RAW DATA:
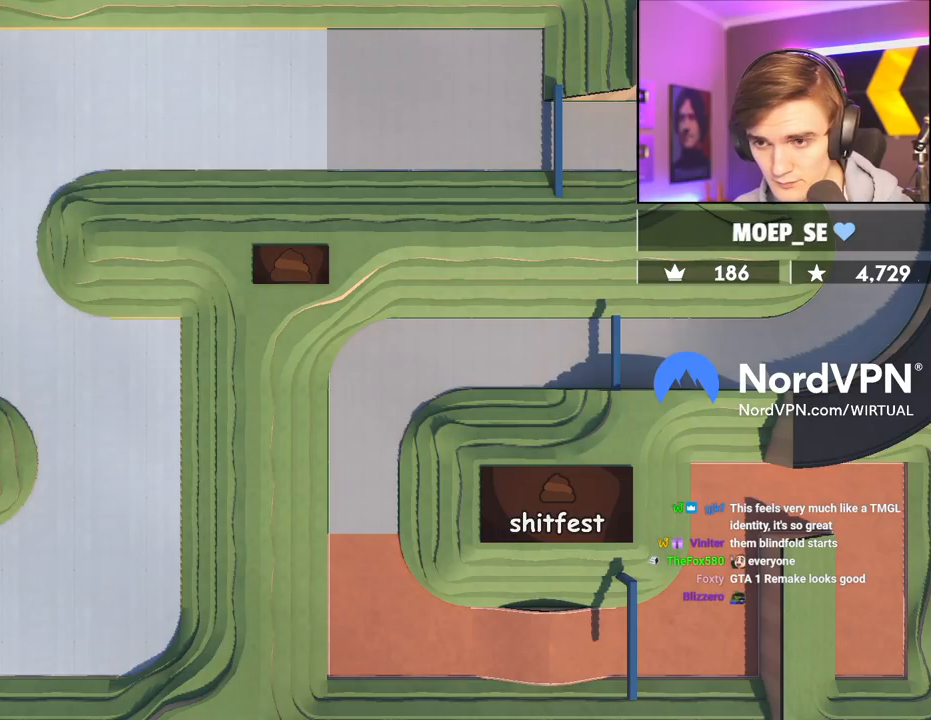
{"keys": ["left", "up"], "events": [[34, "left", "down"], [184, "left", "up"], [217, "left", "down"], [317, "left", "up"], [450, "left", "down"]]}
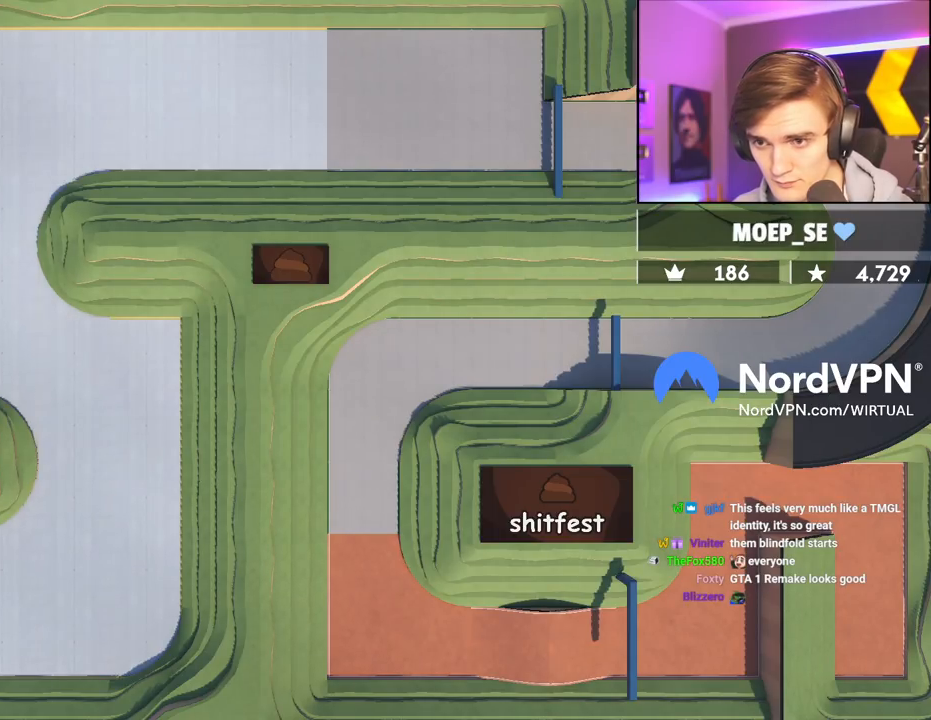
{"keys": ["left", "up"], "events": [[100, "left", "up"], [150, "left", "down"], [284, "left", "up"], [384, "left", "down"]]}
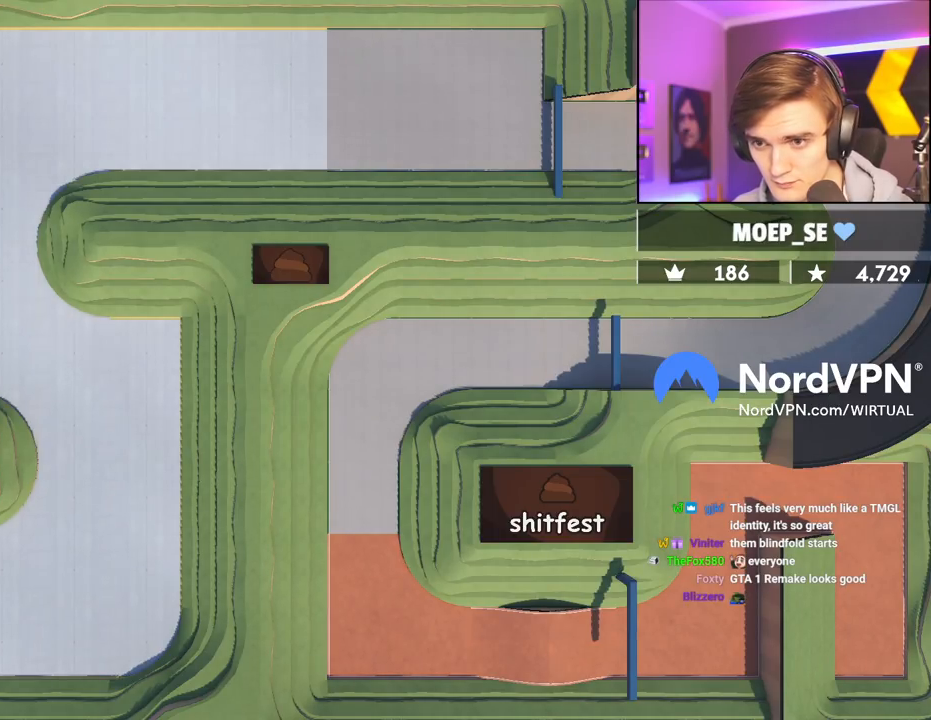
{"keys": ["right", "up"], "events": [[17, "left", "up"], [200, "right", "down"], [350, "right", "up"], [484, "right", "down"]]}
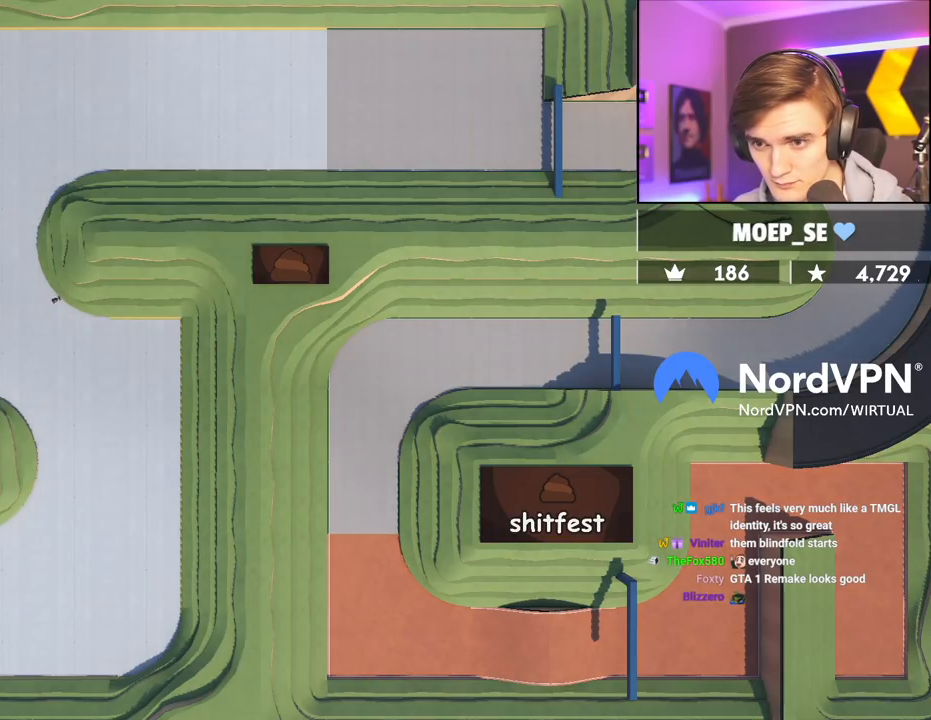
{"keys": ["right"], "events": [[267, "up", "up"]]}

EXERCISE: Within the listing above, count the lines that contain the string "down". Give only the number.

COMPLETED TASK: 3